# 抜粋箇所

———

In [9]:
import pandas as pd
import numpy as np
import os
import torch
import torch.nn as nn
import torch.optim as optim
from sklearn.preprocessing import StandardScaler, OneHotEncoder,MinMaxScaler
from sklearn.decomposition import PCA
from sklearn.cluster import KMeans, DBSCAN
from sklearn.ensemble import IsolationForest
from sklearn.manifold import TSNE
from sklearn.decomposition import LatentDirichletAllocation
from sklearn.metrics.pairwise import cosine_similarity
from sklearn.pipeline import Pipeline
from sklearn.compose import ColumnTransformer

In [10]:
dir_path='../data/preprocessed_data'


In [13]:
def feature_engineering(data_path):
    # ディレクトリ内のデータの読み込み
    df=pd.read_csv(data_path, index_col=0)
    label_df=df['dengue']
    df =df.drop('dengue', axis=1)

    # 正規化
    numerical_columns = df.columns.to_list()
    numeric_transformer = Pipeline(steps=[('scaler', MinMaxScaler())])
    preprocessor = ColumnTransformer(transformers=[('num', numeric_transformer, numerical_columns)])
    data_preprocessed = preprocessor.fit_transform(df)

    # 統合データフレーム
    features_df = pd.DataFrame()
    features_df.columns = features_df.columns.astype(str)   #カラム名をstr型に
    features_df=pd.DataFrame()

    # クラスタリング
    kmeans = KMeans(n_clusters=2, random_state=0).fit(data_preprocessed)

———

# やること
1 - 抜粋箇所のコードに書かれた「#」で始まるコメントを、記号を除いてすべて書き出してください。
2 - 抜粋箇所のうち、「label_df=df['dengue']」から「features_df = pd.DataFrame()」までを一字一句違えずに引用してください。

———

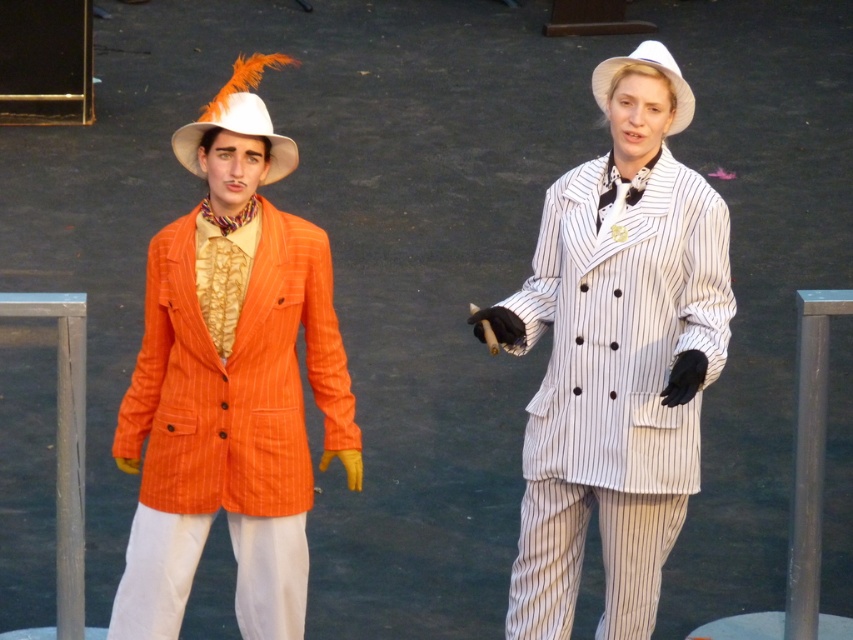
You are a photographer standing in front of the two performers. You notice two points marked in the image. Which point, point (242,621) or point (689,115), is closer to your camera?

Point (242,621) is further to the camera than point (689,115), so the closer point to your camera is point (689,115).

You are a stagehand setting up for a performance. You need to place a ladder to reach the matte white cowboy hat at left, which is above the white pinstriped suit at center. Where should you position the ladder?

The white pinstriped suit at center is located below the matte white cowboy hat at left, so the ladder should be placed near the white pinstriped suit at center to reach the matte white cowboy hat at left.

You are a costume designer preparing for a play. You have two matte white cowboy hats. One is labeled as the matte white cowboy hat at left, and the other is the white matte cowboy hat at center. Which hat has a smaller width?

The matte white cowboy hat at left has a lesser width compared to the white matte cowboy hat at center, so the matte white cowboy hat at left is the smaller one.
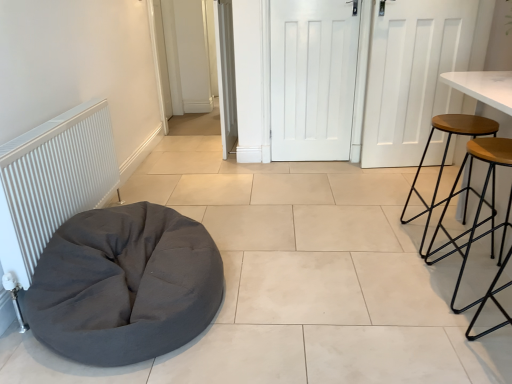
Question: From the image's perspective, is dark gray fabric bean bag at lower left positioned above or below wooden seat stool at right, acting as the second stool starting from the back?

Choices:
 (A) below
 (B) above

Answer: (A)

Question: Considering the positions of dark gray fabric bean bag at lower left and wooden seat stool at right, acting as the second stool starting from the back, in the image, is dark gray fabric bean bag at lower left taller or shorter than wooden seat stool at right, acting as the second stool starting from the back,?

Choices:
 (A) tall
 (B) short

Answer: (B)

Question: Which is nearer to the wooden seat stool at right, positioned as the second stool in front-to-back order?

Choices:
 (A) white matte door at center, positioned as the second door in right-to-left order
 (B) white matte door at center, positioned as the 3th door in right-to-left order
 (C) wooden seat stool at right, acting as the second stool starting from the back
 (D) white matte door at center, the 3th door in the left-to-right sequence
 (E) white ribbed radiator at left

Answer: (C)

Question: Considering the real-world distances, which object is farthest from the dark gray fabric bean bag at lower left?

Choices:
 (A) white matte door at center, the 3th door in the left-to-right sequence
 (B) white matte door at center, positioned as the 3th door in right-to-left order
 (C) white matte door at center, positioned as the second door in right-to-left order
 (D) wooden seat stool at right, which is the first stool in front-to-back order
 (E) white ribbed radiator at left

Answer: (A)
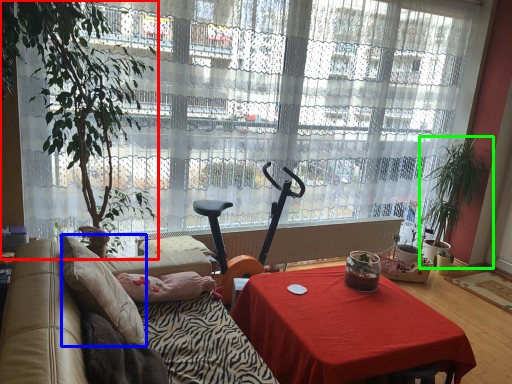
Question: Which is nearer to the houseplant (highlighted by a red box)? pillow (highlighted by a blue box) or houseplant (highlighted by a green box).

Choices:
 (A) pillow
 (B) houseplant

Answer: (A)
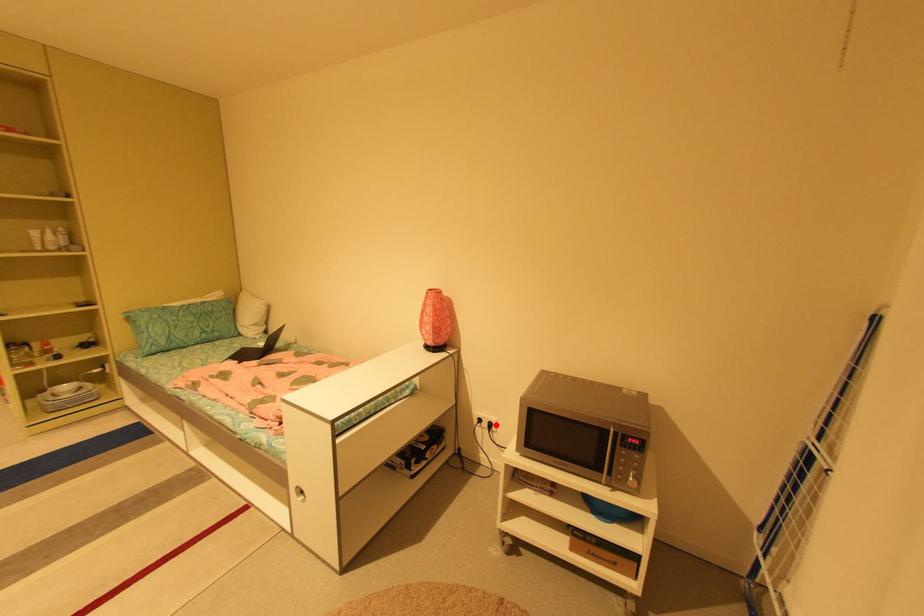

———

# 解答一覧
1 -
ディレクトリ内のデータの読み込み
正規化
統合データフレーム
カラム名をstr型に
クラスタリング

2 -
label_df=df['dengue']
    df =df.drop('dengue', axis=1)

    # 正規化
    numerical_columns = df.columns.to_list()
    numeric_transformer = Pipeline(steps=[('scaler', MinMaxScaler())])
    preprocessor = ColumnTransformer(transformers=[('num', numeric_transformer, numerical_columns)])
    data_preprocessed = preprocessor.fit_transform(df)

    # 統合データフレーム
    features_df = pd.DataFrame()